Aujourd’hui, les enclos des U-boots sont ouverts sur rendez-vous pour les visites de groupes de quinze personnes ou plus. Ils occupent un immense bâtiment carré et très laid en béton, érigé par l’organisation Todt à l’aide de main-d’œuvre esclave.

À l’intérieur, il y a une sensation étrange : une eau noire et vide où une demi-douzaine de bateaux étaient amarrés ; des ombres qui résonnent et s’étendent à l’infini dans un état de délabrement humide ; le lent écoulement d’une eau de pluie invisible.

Vous pouvez également organiser une visite du port en bateau. Avec le récent départ de la Marine française, qui a utilisé Lorient comme base pour, entre autres, des sous-marins nucléaires, une grande partie du port est triste,
air négligé, accentué par la mélancolie des coques rouillées des navires de guerre de la vieille flotte.

Il n’y a pas d’atmosphère d’abandon le long des quais de pêche animés, où des chalutiers biscayens courts, larges, gros et costauds se pressent contre les quais comme s’ils se préparaient à une nouvelle confrontation avec le pire que l’Atlantique puisse leur réserver.

Et cela vaut la peine d’aller voir les sternes fuligineuses qui voltigent et flottent au-dessus de l’eau.

Autour de Lorient

La Ria d’Étel, pour tous les goûts Une pierre de la moelle et du labeur de Lorient vous amène à la Ria, ou Rivière d’Étel, un coin charmant où chacun trouvera son bonheur : ornithologues, pêcheurs, plaisanciers, promeneurs, ou simplement des seaux et des bêcheurs à la recherche d’une plage.

Les rias abondent, le long de la côte bretonne.
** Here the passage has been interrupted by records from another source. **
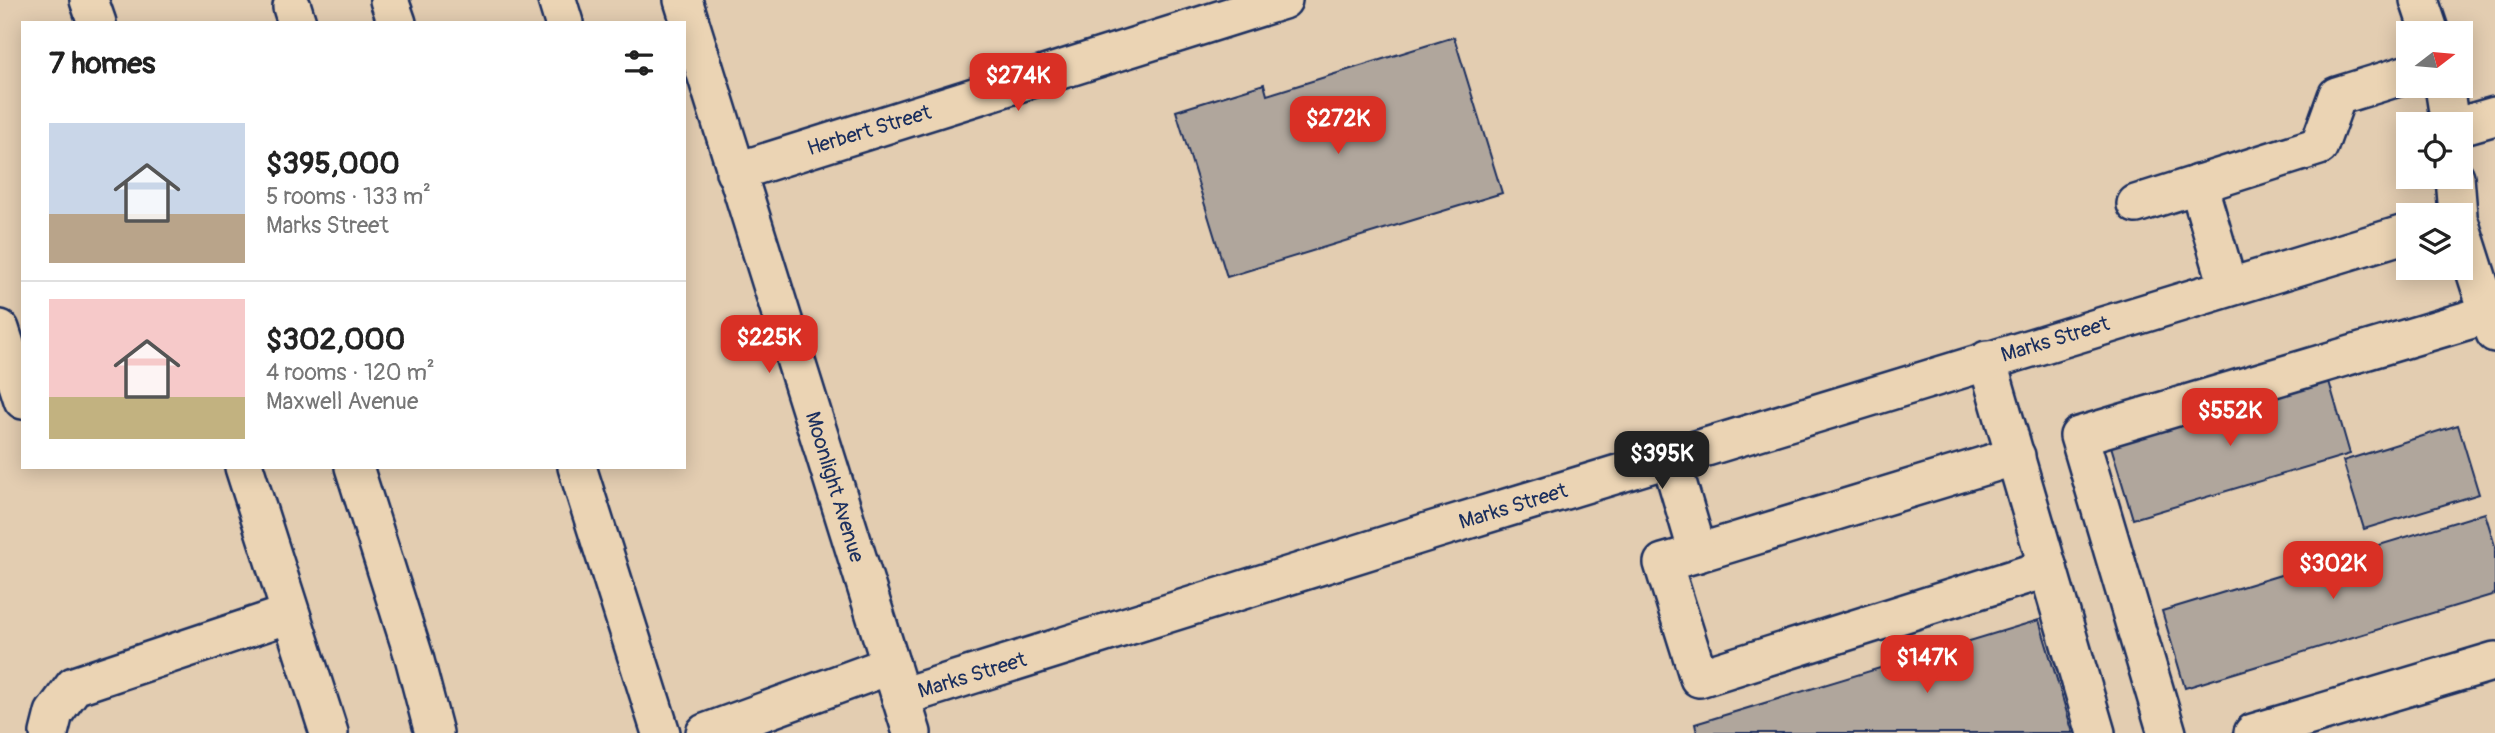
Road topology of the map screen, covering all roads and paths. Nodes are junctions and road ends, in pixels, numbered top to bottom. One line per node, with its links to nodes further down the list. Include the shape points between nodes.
1 (89, 0): 7 (street)
2 (390, 0): 8 (street)
3 (557, 0): 9 (street)
4 (683, 0): 14 (street, Moonlight Avenue)
5 (1283, 0): 14 (street, Herbert Street)
6 (2419, 0): 10 (street)
7 (96, 21)
8 (396, 21)
9 (563, 21)
10 (2426, 21)
11 (2396, 79): 15 (street, via 2337,96 2319,146)
12 (2495, 116): 13 (street)
13 (2473, 122)
14 (736, 172): 33 (street, Moonlight Avenue)
15 (2198, 184): 16 (street); 19 (street)
16 (2136, 204)
17 (2396, 237): 19 (street, Marks Street)
18 (2473, 264): 20 (street)
19 (2228, 286): 22 (street, Marks Street)
20 (2492, 323): 42 (street, via 2079,436)
21 (0, 329): 23 (street)
22 (1987, 360): 24 (street); 25 (street, Marks Street)
23 (21, 394)
24 (2016, 456): 29 (street); 30 (street)
25 (1670, 458): 29 (street); 33 (street, Marks Street)
26 (245, 469): 31 (street)
27 (355, 469): 37 (street)
28 (578, 469): 38 (street)
29 (1698, 553): 30 (street, via 1663,563 1699,678)
30 (2048, 568): 41 (street)
31 (290, 614): 35 (street, via 74,686 54,713); 36 (street)
32 (2495, 661): 43 (street)
33 (896, 681): 34 (street, Marks Street); 40 (street, Moonlight Avenue)
34 (789, 719): 39 (street, Marks Street)
35 (49, 733)
36 (329, 733)
37 (434, 733)
38 (661, 733)
39 (705, 733)
40 (912, 733)
41 (2096, 733)
42 (2167, 733)
43 (2253, 733)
Le terme désigne un étroit bras de mer, formé au cours des millénaires passés lorsque la mer montante inondait une vallée.

Étel, la ville d’où cette ria tire son nom, se trouve sur la rive ouest, juste à côté de l’océan. Sa vallée noyée est d’une complexité inhabituelle, réputée pour sa beauté exceptionnelle.
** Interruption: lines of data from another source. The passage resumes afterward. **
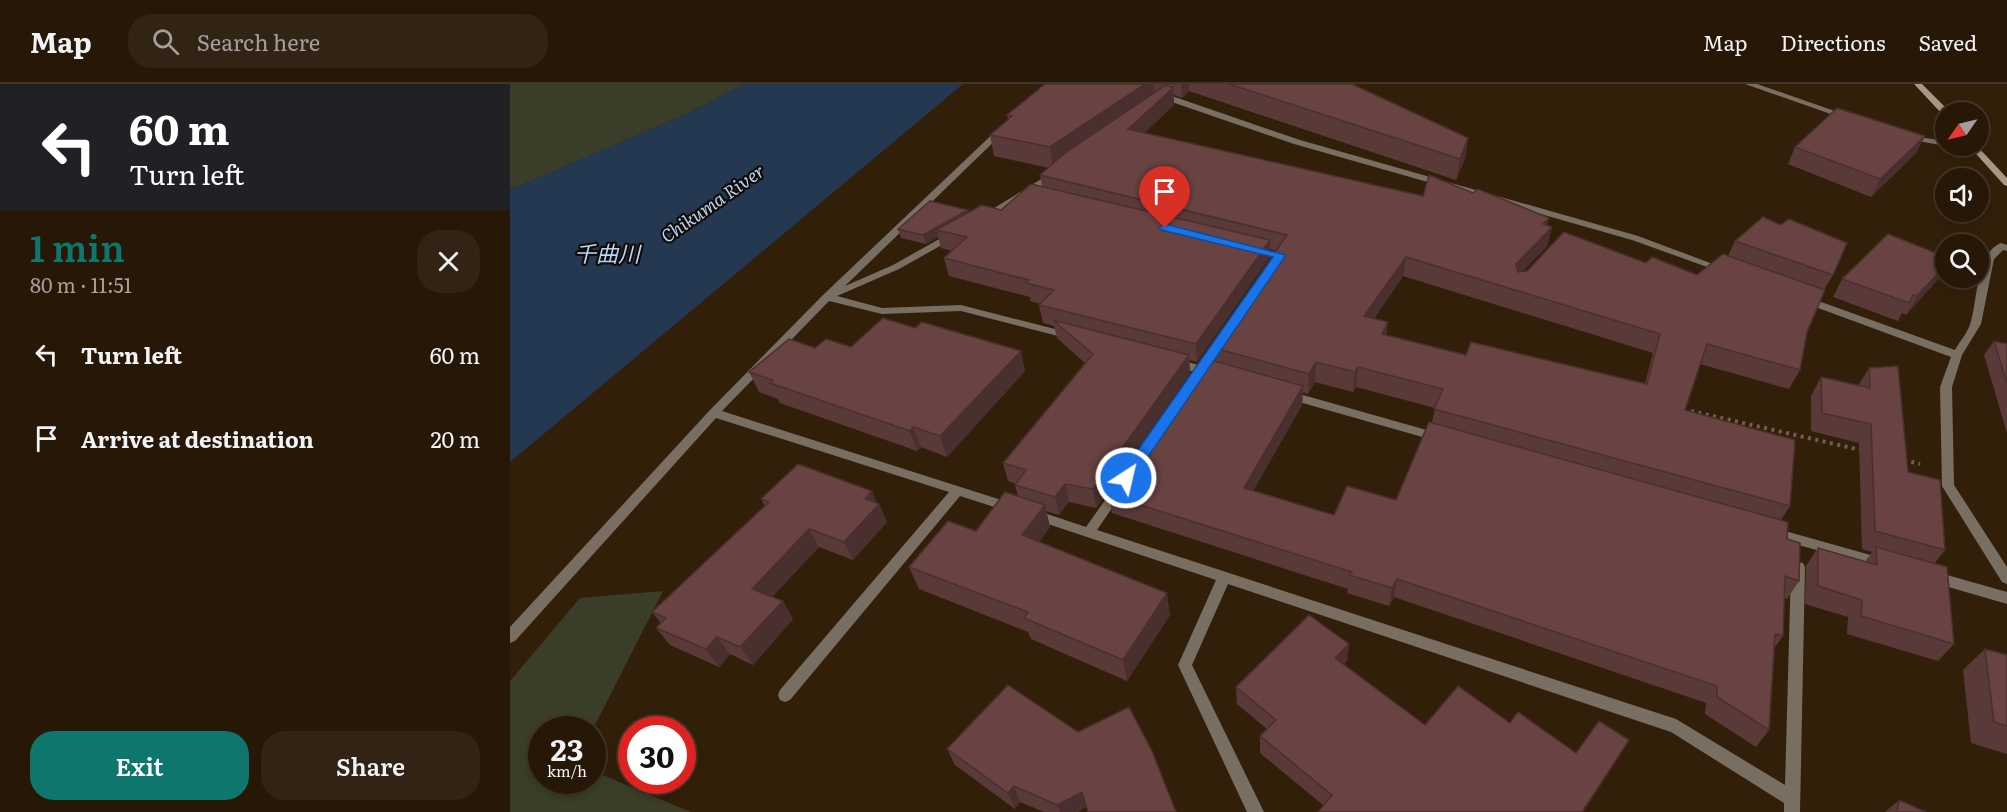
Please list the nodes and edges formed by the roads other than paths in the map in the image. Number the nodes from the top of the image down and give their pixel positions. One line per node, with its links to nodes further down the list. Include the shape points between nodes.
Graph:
1 (1749, 84): 6 (street)
2 (1918, 84): 4 (street)
3 (1159, 98): 12 (street, via 1297,142)
4 (1936, 102)
5 (1010, 122): 17 (street)
6 (1861, 122)
7 (1894, 133): 8 (street)
8 (1935, 142)
9 (1981, 156): 11 (street)
10 (1063, 168): 17 (street, via 1032,196 896,267)
11 (2007, 183)
12 (1578, 221): 13 (street); 15 (street)
13 (1571, 229)
14 (2007, 248): 19 (street, via 2001,246 1989,258 1976,324)
15 (1735, 274)
16 (1790, 294): 19 (street)
17 (827, 297): 18 (street, via 882,311 961,308); 23 (street)
18 (1087, 340)
19 (1957, 355): 32 (street, via 1946,387 1948,486)
20 (1167, 361): 21 (street)
21 (1225, 376)
22 (1282, 393): 24 (street)
23 (714, 413): 26 (street); 35 (street)
24 (1454, 442)
25 (1129, 475): 28 (street)
26 (958, 490): 28 (street); 36 (street)
27 (1764, 530): 29 (street)
28 (1089, 532): 33 (street)
29 (1798, 540): 30 (street); 37 (street)
30 (1897, 567)
31 (1919, 573): 34 (street)
32 (2007, 578)
33 (1223, 579): 37 (street, via 1676,726); 38 (street, via 1185,665)
34 (2007, 598)
35 (510, 637)
36 (785, 695)
37 (1792, 806)
38 (1256, 812)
Les ornithologues doivent y observer le grèbe huppé, le jarret rouge, l’huîtrier et toutes sortes de bécasseaux. Les randonneurs doivent s’armer de la fiche 0821 OT de l’Institut Géographique National (IGN) et établir eux-mêmes leur itinéraire.

Port-Louis, à l’embouchure de la rade de Lorient, est gardée par une citadelle construite non pas par les Français mais par les Espagnols, en 1590, alors que Philippe II soutenait le gouverneur de Bretagne contre le roi de France Henri IV, un protestant. La ville possède deux musées navals et un musée de la Compagnie des Indes.

Pont-Scorff, ville de pierre grise située au sommet d’une colline à dix minutes de Lorient, est un centre d’artisanat où les visiteurs (sauf le mardi) peuvent assister au soufflage du verre, à la fabrication de vitraux, au tissage de tapis, à la poterie et à la décoration céramique. Cherchez la Cour des Métiers d’Art.